Heading out this weekend to find the perfect tree? For many families it’s a treasured holiday tradition, but how do you know which tree will be perfect for showcasing your unique collection of ornaments and lights? If you’re like me the, image of Charlie Brown and his poor, scraggly tree is forever burned into your memory. A little research before heading out can save you a lot of time pacing back and forth on the lot trying to figure out what you’re getting. Here is a quick run-down of some popular trees and what you can expect when you pull off the twine and let them thaw out, as well as a few of my favorite places to find them.
The Scotch Pine: Typically the most popular and abundant tree on the lot, and for good reason. These boldly colored green trees have a uniform and symmetrical shape that looks great from every angle. Also known for their excellent needle retention, the Scotch Pine makes for easy cleanup come January first. The only drawback to this tree is that the spacing between branches can be a bit small, leaving room for only a moderate amount of decoration.
The Blue Spruce: Another tree with great shape, the Blue Spruce is renowned for it’s strong and sturdy branches. A great option for those who have heavy ornaments or like a lot of decorations. While many consider it’s blue/silver needles unique and beautiful, it can be a bit of a challenge if your holiday color scheme doesn’t match.
The Balsam Fir: If it’s a six foot tall air freshener you’re looking for, this is what you want. A classic dark green color with a great shape and flexible branches, the Balsam Fir retains it’s needles and pleasant aroma for long periods of time.
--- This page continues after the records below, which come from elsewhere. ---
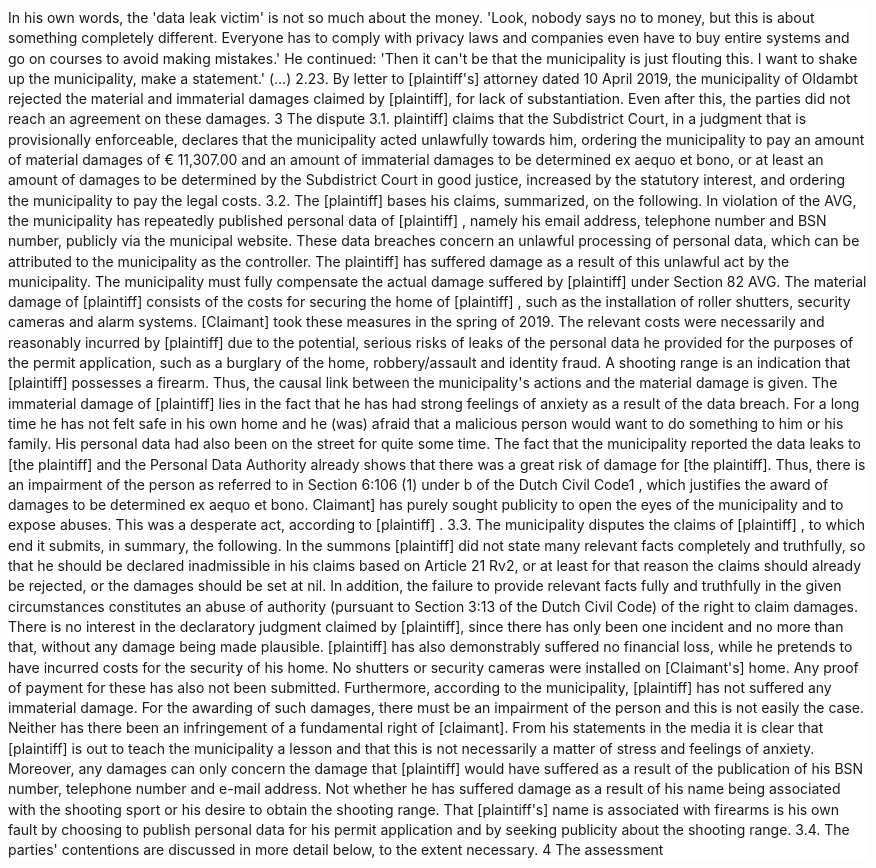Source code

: In his own words, the 'data leak victim' is not so much about the money. 'Look, nobody says no to money, but this is about something completely different. Everyone has to comply with privacy laws and companies even have to buy entire systems and go on courses to avoid making mistakes.'
He continued: 'Then it can't be that the municipality is just flouting this. I want to shake up the municipality, make a statement.' (…)
2.23. 
By letter to \[plaintiff's\] attorney dated 10 April 2019, the municipality of Oldambt rejected the material and immaterial damages claimed by \[plaintiff\], for lack of substantiation. Even after this, the parties did not reach an agreement on these damages. 
3 The dispute
3.1. 
plaintiff\] claims that the Subdistrict Court, in a judgment that is provisionally enforceable, declares that the municipality acted unlawfully towards him, ordering the municipality to pay an amount of material damages of € 11,307.00 and an amount of immaterial damages to be determined ex aequo et bono, or at least an amount of damages to be determined by the Subdistrict Court in good justice, increased by the statutory interest, and ordering the municipality to pay the legal costs. 
3.2. 
The \[plaintiff\] bases his claims, summarized, on the following. In violation of the AVG, the municipality has repeatedly published personal data of \[plaintiff\] , namely his email address, telephone number and BSN number, publicly via the municipal website. These data breaches concern an unlawful processing of personal data, which can be attributed to the municipality as the controller. The plaintiff\] has suffered damage as a result of this unlawful act by the municipality. The municipality must fully compensate the actual damage suffered by \[plaintiff\] under Section 82 AVG. The material damage of \[plaintiff\] consists of the costs for securing the home of \[plaintiff\] , such as the installation of roller shutters, security cameras and alarm systems. \[Claimant\] took these measures in the spring of 2019. The relevant costs were necessarily and reasonably incurred by \[plaintiff\] due to the potential, serious risks of leaks of the personal data he provided for the purposes of the permit application, such as a burglary of the home, robbery/assault and identity fraud. A shooting range is an indication that \[plaintiff\] possesses a firearm. Thus, the causal link between the municipality's actions and the material damage is given. The immaterial damage of \[plaintiff\] lies in the fact that he has had strong feelings of anxiety as a result of the data breach. For a long time he has not felt safe in his own home and he (was) afraid that a malicious person would want to do something to him or his family. His personal data had also been on the street for quite some time. The fact that the municipality reported the data leaks to \[the plaintiff\] and the Personal Data Authority already shows that there was a great risk of damage for \[the plaintiff\]. Thus, there is an impairment of the person as referred to in Section 6:106 (1) under b of the Dutch Civil Code1 , which justifies the award of damages to be determined ex aequo et bono. Claimant\] has purely sought publicity to open the eyes of the municipality and to expose abuses. This was a desperate act, according to \[plaintiff\] . 
3.3. 
The municipality disputes the claims of \[plaintiff\] , to which end it submits, in summary, the following. In the summons \[plaintiff\] did not state many relevant facts completely and truthfully, so that he should be declared inadmissible in his claims based on Article 21 Rv2, or at least for that reason the claims should already be rejected, or the damages should be set at nil. In addition, the failure to provide relevant facts fully and truthfully in the given circumstances constitutes an abuse of authority (pursuant to Section 3:13 of the Dutch Civil Code) of the right to claim damages. There is no interest in the declaratory judgment claimed by \[plaintiff\], since there has only been one incident and no more than that, without any damage being made plausible. \[plaintiff\] has also demonstrably suffered no financial loss, while he pretends to have incurred costs for the security of his home. No shutters or security cameras were installed on \[Claimant's\] home. Any proof of payment for these has also not been submitted. Furthermore, according to the municipality, \[plaintiff\] has not suffered any immaterial damage. For the awarding of such damages, there must be an impairment of the person and this is not easily the case. Neither has there been an infringement of a fundamental right of \[claimant\]. From his statements in the media it is clear that \[plaintiff\] is out to teach the municipality a lesson and that this is not necessarily a matter of stress and feelings of anxiety. Moreover, any damages can only concern the damage that \[plaintiff\] would have suffered as a result of the publication of his BSN number, telephone number and e-mail address. Not whether he has suffered damage as a result of his name being associated with the shooting sport or his desire to obtain the shooting range. That \[plaintiff's\] name is associated with firearms is his own fault by choosing to publish personal data for his permit application and by seeking publicity about the shooting range. 
3.4. 
The parties' contentions are discussed in more detail below, to the extent necessary. 
4 The assessment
The Fraser Fir: My personal favorite. The silver and green needles are soft and long lasting. Great for those with small kids or pets who may have a run in with a branch or two. The Fraser Fir also has great spacing allowing ample room for decorations.
Once you’ve chosen a tree, there are a few things you need to do to keep it looking it’s best all through the season. Before bringing it inside, make sure to give the trunk a nice fresh cut off the bottom. It’s going to need a lot of water during the first 24 hours as the tree thaws and the branches expand. Make sure to keep an eye on the water reservoir in your stand, because if the bottom stays dry too long it can develop a layer of sap that will prevent it from taking in any more water. It’s a good idea to let the tree sit overnight during this phase, and wait until it has thawed before attempting to decorate.
Not sure where to get your tree? Here are a few of my favorite places here in the Twin Cities that you can go.
Krueger’s Christmas Tree Farm in Lake Elmo has been growing trees since 1954, and even has a cut-your-own field for those of us who like do DIY.
The Rum River Tree Farm near Anoka is an all day experience with hayrides, pony rides, a petting zoo, and visits from Santa! If you’re short on time you can also visit one of their many pre-cut tree lots around the Twin Cities metro area.
The Mill City Farmer’s Market in downtown Minneapolis is also a great place to get your tree, along with fresh winter produce from over 40 local farmers, breakfast or lunch from local food vendors, and items for sale from local artists. Shop for all the local produce, meat, cheeses, flowers, and unique hostess gifts for your holiday feasts!
Now brew some cocoa or cider, and head on out there! (Don’t forget to bring twine!)